Work required. Please copy out the lines from the one containing "Nesta temporada nós" through the last line, inclusive, reproducing each unchanged.

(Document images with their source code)
****************

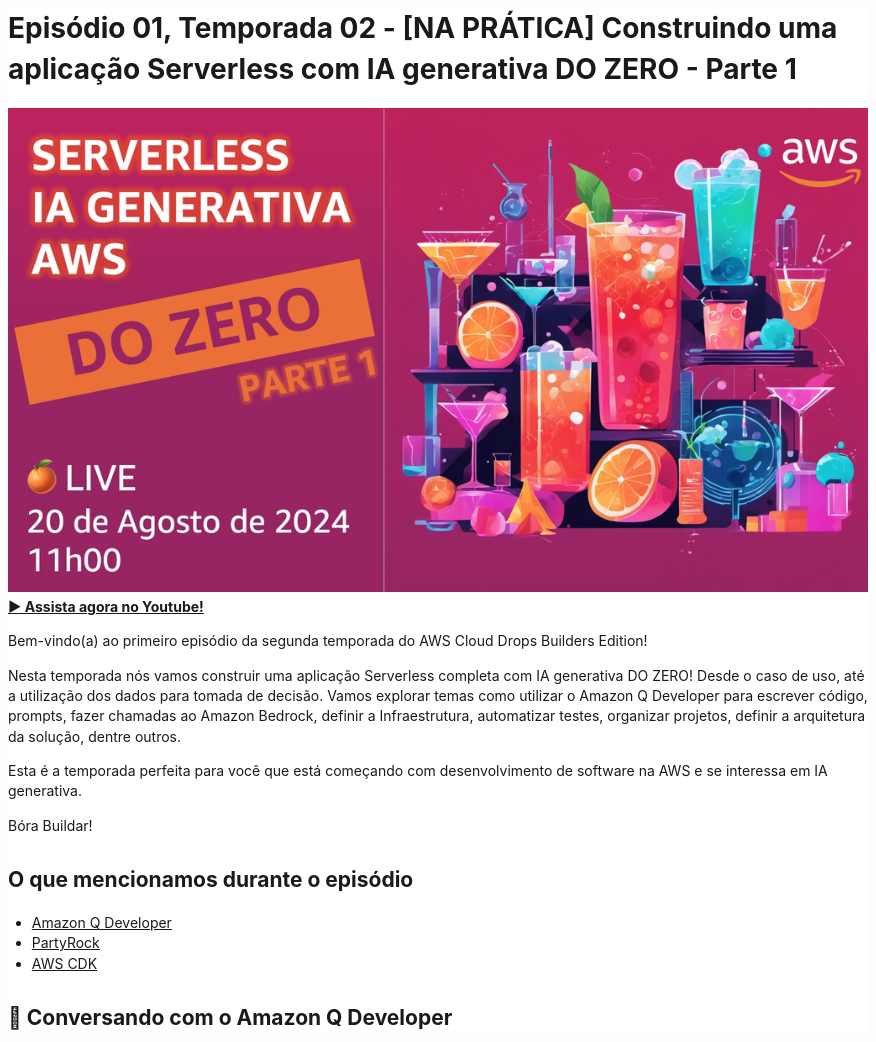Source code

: # Episódio 01, Temporada 02 - [NA PRÁTICA] Construindo uma aplicação Serverless com IA generativa DO ZERO - Parte 1

[![YouTube video thumbnail](./thumb.jpeg)](https://bit.ly/cdbe-s02e02)
**[&#x25b6; Assista agora no Youtube!](https://bit.ly/cdbe-s02e02)**

Bem-vindo(a) ao primeiro episódio da segunda temporada do AWS Cloud Drops Builders Edition!

Nesta temporada nós vamos construir uma aplicação Serverless completa com IA generativa DO ZERO! Desde o caso de uso, até a utilização dos dados para tomada de decisão. Vamos explorar temas como utilizar o Amazon Q Developer para escrever código, prompts, fazer chamadas ao Amazon Bedrock, definir a Infraestrutura, automatizar testes, organizar projetos, definir a arquitetura da solução, dentre outros. 

Esta é a temporada perfeita para você que está começando com desenvolvimento de software na AWS e se interessa em IA generativa.

Bóra Buildar!

## O que mencionamos durante o episódio

- [Amazon Q Developer](https://aws.amazon.com/q/developer/)
- [PartyRock](https://partyrock.aws/)
- [AWS CDK](https://aws.amazon.com/cdk/)

## 🤖 Conversando com o Amazon Q Developer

****************

Solution to this task.
Nesta temporada nós vamos construir uma aplicação Serverless completa com IA generativa DO ZERO! Desde o caso de uso, até a utilização dos dados para tomada de decisão. Vamos explorar temas como utilizar o Amazon Q Developer para escrever código, prompts, fazer chamadas ao Amazon Bedrock, definir a Infraestrutura, automatizar testes, organizar projetos, definir a arquitetura da solução, dentre outros. 

Esta é a temporada perfeita para você que está começando com desenvolvimento de software na AWS e se interessa em IA generativa.

Bóra Buildar!

## O que mencionamos durante o episódio

- [Amazon Q Developer](https://aws.amazon.com/q/developer/)
- [PartyRock](https://partyrock.aws/)
- [AWS CDK](https://aws.amazon.com/cdk/)

## 🤖 Conversando com o Amazon Q Developer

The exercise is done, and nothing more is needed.